■ **Instructions to follow**
Search the entries below for the string "pixels" and copy the lines that hold it.
* * * * *
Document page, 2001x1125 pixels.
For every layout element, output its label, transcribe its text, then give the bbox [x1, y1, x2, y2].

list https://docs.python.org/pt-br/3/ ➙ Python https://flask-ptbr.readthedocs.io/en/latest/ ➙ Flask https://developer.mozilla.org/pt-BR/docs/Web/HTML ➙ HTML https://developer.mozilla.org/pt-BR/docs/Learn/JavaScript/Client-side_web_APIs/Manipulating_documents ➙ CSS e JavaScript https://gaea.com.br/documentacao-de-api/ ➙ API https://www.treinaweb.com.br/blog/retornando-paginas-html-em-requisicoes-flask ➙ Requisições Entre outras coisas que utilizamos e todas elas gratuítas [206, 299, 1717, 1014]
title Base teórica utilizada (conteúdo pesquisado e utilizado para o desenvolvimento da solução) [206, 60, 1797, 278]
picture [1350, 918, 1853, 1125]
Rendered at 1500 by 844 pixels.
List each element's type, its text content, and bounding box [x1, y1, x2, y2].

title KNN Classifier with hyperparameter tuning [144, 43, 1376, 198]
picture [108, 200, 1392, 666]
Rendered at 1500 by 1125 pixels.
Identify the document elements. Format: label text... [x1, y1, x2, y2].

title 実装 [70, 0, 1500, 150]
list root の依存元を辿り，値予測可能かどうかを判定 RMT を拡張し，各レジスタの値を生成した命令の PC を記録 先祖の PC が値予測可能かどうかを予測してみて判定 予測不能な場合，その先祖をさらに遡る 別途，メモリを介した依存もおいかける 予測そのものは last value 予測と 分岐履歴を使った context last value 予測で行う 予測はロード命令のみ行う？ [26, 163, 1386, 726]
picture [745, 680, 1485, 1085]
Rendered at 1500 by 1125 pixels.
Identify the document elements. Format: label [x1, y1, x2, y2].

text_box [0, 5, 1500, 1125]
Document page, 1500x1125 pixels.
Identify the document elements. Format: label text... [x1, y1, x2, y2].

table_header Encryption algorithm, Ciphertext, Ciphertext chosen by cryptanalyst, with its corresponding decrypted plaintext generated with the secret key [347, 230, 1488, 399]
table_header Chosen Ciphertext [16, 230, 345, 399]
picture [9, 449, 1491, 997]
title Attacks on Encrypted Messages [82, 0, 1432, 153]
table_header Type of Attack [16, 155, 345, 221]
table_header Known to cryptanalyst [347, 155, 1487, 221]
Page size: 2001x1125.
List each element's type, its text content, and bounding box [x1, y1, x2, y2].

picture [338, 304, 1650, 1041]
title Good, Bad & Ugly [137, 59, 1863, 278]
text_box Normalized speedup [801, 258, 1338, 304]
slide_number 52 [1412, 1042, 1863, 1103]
* * * * *
■ **Written solution**
Document page, 2001x1125 pixels.
Rendered at 1500 by 844 pixels.
Rendered at 1500 by 1125 pixels.
Rendered at 1500 by 1125 pixels.
Document page, 1500x1125 pixels.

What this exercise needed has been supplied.